### [EXTRACT PROVIDED]
TERM SHEET FOR A PROPOSED INVESTMENT IN______LTD.

The Company / ______
The Founders / ______("Founder")
Current Capitalization / The current capitalization of the Company is set forth in Exhibit A hereto.
Investor / ______or any other entity controlled by it, or under common control with it (collectively: "Investor").
Investment Amount / $1,000,000 (one million U.S. Dollars) ("Investment")
Time Of Payment / $500,000 to be paid at Closing and the balance within 90 days thereafter.
Pre-Money Valuation Of The Company / Sevenmillion ($7,000,000), on a fully diluted basis (i.e. after conversion of all shareholders' loans to equity, the reservation of shares for employee stock option plan as set forth below, and assuming the issuance of securities pursuant to any other options, warrants, convertible debentures and the like).
Securites Offered / Preferred C Shares, convertible to Ordinary Shares of the Company (collectively: "Preferred Shares").

### [INFORMATION SHOWN]
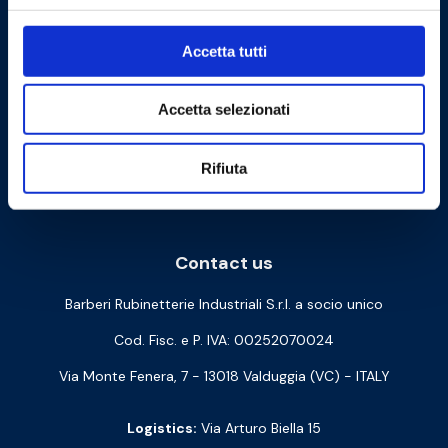
Accetta tutti
Accetta selezionati
Rifiuta
Cookie Policy
Privacy Policy
Contact us
Barberi Rubinetterie Industriali S.r.l. a socio unico
Cod. Fisc. e P. IVA: 00252070024
Via Monte Fenera, 7 - 13018 Valduggia (VC) - ITALY
Logistics:
Via Arturo Biella 15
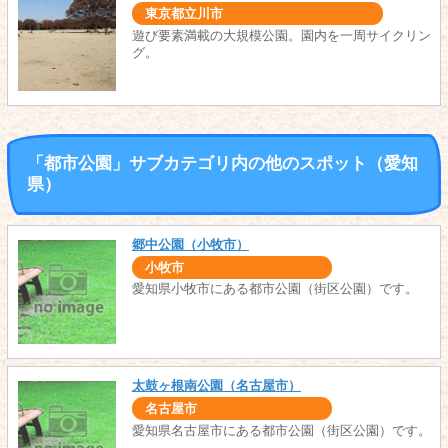
東京都立川市
遊び要素満載の大規模公園。園内を一周サイクリン
グ。
「都市公園」サブカテゴリ内の他のスポット（愛知
県）
郷中公園（小牧市）
小牧市
愛知県小牧市にある都市公園（街区公園）です。
太鼓ヶ根南公園（名古屋市）
名古屋市
愛知県名古屋市にある都市公園（街区公園）です。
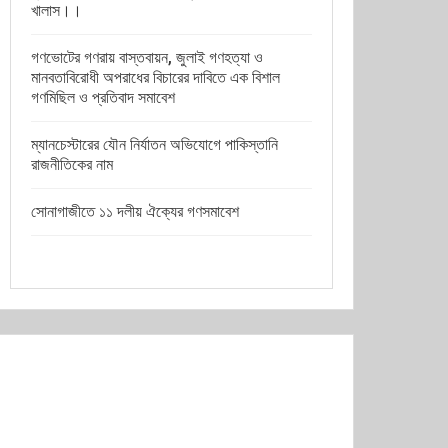
খালাস।।
গণভোটের গণরায় বাস্তবায়ন, জুলাই গণহত্যা ও
মানবতাবিরোধী অপরাধের বিচারের দাবিতে এক বিশাল
গণমিছিল ও প্রতিবাদ সমাবেশ
ম্যানচেস্টারের যৌন নির্যাতন অভিযোগে পাকিস্তানি
রাজনীতিকের নাম
সোনাগাজীতে ১১ দলীয় ঐক্যের গণসমাবেশ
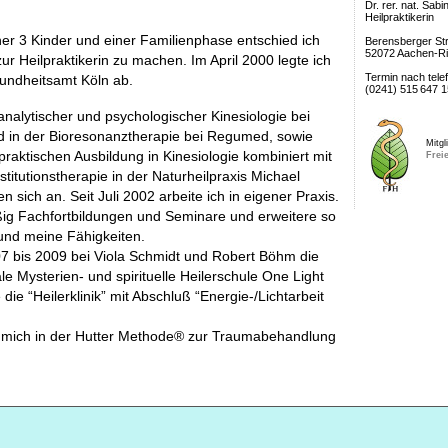
Dr. rer. nat. Sab
Heilpraktikerin
er 3 Kinder und einer Familienphase entschied ich
Berensberger St
52072 Aachen-Ri
ur Heilpraktikerin zu machen. Im April 2000 legte ich
Termin nach tele
undheitsamt Köln ab.
(0241)
515
647
1
nalytischer und psychologischer Kinesiologie bei
d in der Bioresonanztherapie bei Regumed, sowie
Mitgl
praktischen Ausbildung in Kinesiologie kombiniert mit
Freie
itutionstherapie in der Naturheilpraxis Michael
sich an. Seit Juli 2002 arbeite ich in eigener Praxis.
ig Fachfortbildungen und Seminare und erweitere so
und meine Fähigkeiten.
07 bis 2009 bei Viola Schmidt und Robert Böhm die
ale Mysterien- und spirituelle Heilerschule One Light
ie “Heilerklinik” mit Abschluß “Energie-/Lichtarbeit
h mich in der Hutter Methode® zur Traumabehandlung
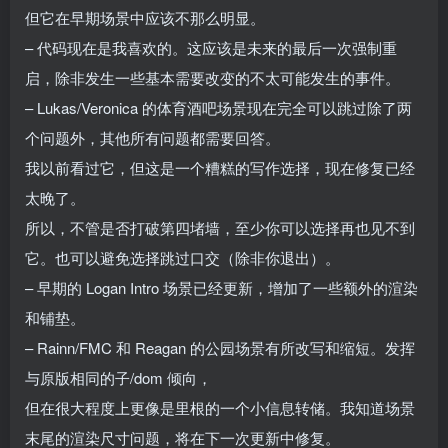
但它在早期场景中应该不那么明显。
– 代码现在是我喜欢的。这应该是未来的最后一次强制重
启，除非发生一些基本需要改变的不太可能发生的事件。
– Lukas/Veronica 的体育酒吧场景现在完全可以跳过除了两
个问题外，其他所有问题都需要回答。
我以前看过它，但这是一个糟糕的写作选择，现在修复已经
太晚了。
所以，不管是否打破第四堵墙，至少你可以选择再也见不到
它。也可以避免选择跳过口交（除非你退出）。
– 早期的 Logan Intro 场景已经更新，增加了一些额外的渲染
和铺垫。
– Rainn/FMC 和 Reagan 的公园场景有所改写和缩短。发挥
与原版相同的子/dom 倾向，
但在很大程度上更像是里根的一个小信息转储。我知道场景
末尾的渲染尺寸问题，将在下一次更新中修复。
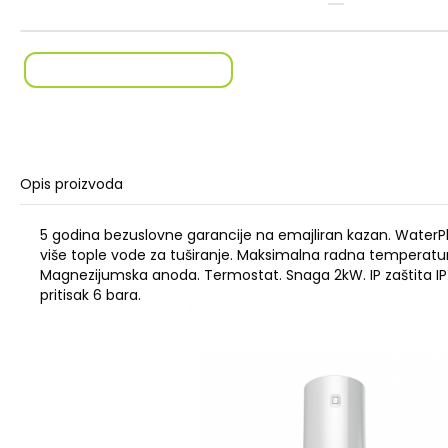
Opis proizvoda
5 godina bezuslovne garancije na emajliran kazan. WaterPl
više tople vode za tuširanje. Maksimalna radna temperatur
Magnezijumska anoda. Termostat. Snaga 2kW. IP zaštita IP
pritisak 6 bara.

### [DIRECTIONS]
1 - Output the portion of the term sheet starting with "The Company / ______" and going on through "and the like).", copied word for word.
2 - In the entries, starting with the first line and going on through the line with "সোনাগাজীতে ১১ দলীয় ঐক্যের গণসমাবেশ", swap "Contact us" for "Get in touch" and give those lines again with everything else unchanged. Leave the pictures out of your answer.

### [RESULTS BY TASK]
1 -
The Company / ______
The Founders / ______("Founder")
Current Capitalization / The current capitalization of the Company is set forth in Exhibit A hereto.
Investor / ______or any other entity controlled by it, or under common control with it (collectively: "Investor").
Investment Amount / $1,000,000 (one million U.S. Dollars) ("Investment")
Time Of Payment / $500,000 to be paid at Closing and the balance within 90 days thereafter.
Pre-Money Valuation Of The Company / Sevenmillion ($7,000,000), on a fully diluted basis (i.e. after conversion of all shareholders' loans to equity, the reservation of shares for employee stock option plan as set forth below, and assuming the issuance of securities pursuant to any other options, warrants, convertible debentures and the like).

2 -
Accetta tutti
Accetta selezionati
Rifiuta
Cookie Policy
Privacy Policy
Get in touch
Barberi Rubinetterie Industriali S.r.l. a socio unico
Cod. Fisc. e P. IVA: 00252070024
Via Monte Fenera, 7 - 13018 Valduggia (VC) - ITALY
Logistics:
Via Arturo Biella 15
東京都立川市
遊び要素満載の大規模公園。園内を一周サイクリン
グ。
「都市公園」サブカテゴリ内の他のスポット（愛知
県）
郷中公園（小牧市）
小牧市
愛知県小牧市にある都市公園（街区公園）です。
太鼓ヶ根南公園（名古屋市）
名古屋市
愛知県名古屋市にある都市公園（街区公園）です。
খালাস।।
গণভোটের গণরায় বাস্তবায়ন, জুলাই গণহত্যা ও
মানবতাবিরোধী অপরাধের বিচারের দাবিতে এক বিশাল
গণমিছিল ও প্রতিবাদ সমাবেশ
ম্যানচেস্টারের যৌন নির্যাতন অভিযোগে পাকিস্তানি
রাজনীতিকের নাম
সোনাগাজীতে ১১ দলীয় ঐক্যের গণসমাবেশ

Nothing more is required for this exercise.